Your instructions → The listing below is to be reproduced in full, exactly as given.

Material shown →
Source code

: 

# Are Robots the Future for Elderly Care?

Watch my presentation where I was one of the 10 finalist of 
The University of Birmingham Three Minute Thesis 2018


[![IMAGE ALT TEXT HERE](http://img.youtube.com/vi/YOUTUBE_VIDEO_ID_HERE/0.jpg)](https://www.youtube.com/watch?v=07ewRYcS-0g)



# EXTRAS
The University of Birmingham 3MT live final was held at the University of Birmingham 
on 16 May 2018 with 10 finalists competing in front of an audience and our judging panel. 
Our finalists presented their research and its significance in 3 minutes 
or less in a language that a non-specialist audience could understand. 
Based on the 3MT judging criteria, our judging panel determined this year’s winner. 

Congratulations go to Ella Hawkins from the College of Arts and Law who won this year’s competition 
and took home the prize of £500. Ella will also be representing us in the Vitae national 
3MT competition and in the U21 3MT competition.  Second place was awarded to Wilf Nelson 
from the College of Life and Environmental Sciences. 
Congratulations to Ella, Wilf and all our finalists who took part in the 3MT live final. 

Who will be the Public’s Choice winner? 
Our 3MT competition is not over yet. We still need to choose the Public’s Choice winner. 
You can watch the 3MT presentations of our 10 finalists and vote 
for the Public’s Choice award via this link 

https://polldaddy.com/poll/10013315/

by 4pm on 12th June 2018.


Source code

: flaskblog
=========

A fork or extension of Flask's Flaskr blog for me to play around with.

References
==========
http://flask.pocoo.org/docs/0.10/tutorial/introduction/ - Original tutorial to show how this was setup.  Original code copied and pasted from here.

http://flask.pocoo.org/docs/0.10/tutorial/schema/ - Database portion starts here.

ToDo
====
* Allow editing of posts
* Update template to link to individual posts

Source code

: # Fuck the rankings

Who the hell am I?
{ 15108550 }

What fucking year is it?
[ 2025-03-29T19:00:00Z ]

Expected answer →
Source code

: 

# Are Robots the Future for Elderly Care?

Watch my presentation where I was one of the 10 finalist of 
The University of Birmingham Three Minute Thesis 2018


[![IMAGE ALT TEXT HERE](http://img.youtube.com/vi/YOUTUBE_VIDEO_ID_HERE/0.jpg)](https://www.youtube.com/watch?v=07ewRYcS-0g)



# EXTRAS
The University of Birmingham 3MT live final was held at the University of Birmingham 
on 16 May 2018 with 10 finalists competing in front of an audience and our judging panel. 
Our finalists presented their research and its significance in 3 minutes 
or less in a language that a non-specialist audience could understand. 
Based on the 3MT judging criteria, our judging panel determined this year’s winner. 

Congratulations go to Ella Hawkins from the College of Arts and Law who won this year’s competition 
and took home the prize of £500. Ella will also be representing us in the Vitae national 
3MT competition and in the U21 3MT competition.  Second place was awarded to Wilf Nelson 
from the College of Life and Environmental Sciences. 
Congratulations to Ella, Wilf and all our finalists who took part in the 3MT live final. 

Who will be the Public’s Choice winner? 
Our 3MT competition is not over yet. We still need to choose the Public’s Choice winner. 
You can watch the 3MT presentations of our 10 finalists and vote 
for the Public’s Choice award via this link 

https://polldaddy.com/poll/10013315/

by 4pm on 12th June 2018.


Source code

: flaskblog
=========

A fork or extension of Flask's Flaskr blog for me to play around with.

References
==========
http://flask.pocoo.org/docs/0.10/tutorial/introduction/ - Original tutorial to show how this was setup.  Original code copied and pasted from here.

http://flask.pocoo.org/docs/0.10/tutorial/schema/ - Database portion starts here.

ToDo
====
* Allow editing of posts
* Update template to link to individual posts

Source code

: # Fuck the rankings

Who the hell am I?
{ 15108550 }

What fucking year is it?
[ 2025-03-29T19:00:00Z ]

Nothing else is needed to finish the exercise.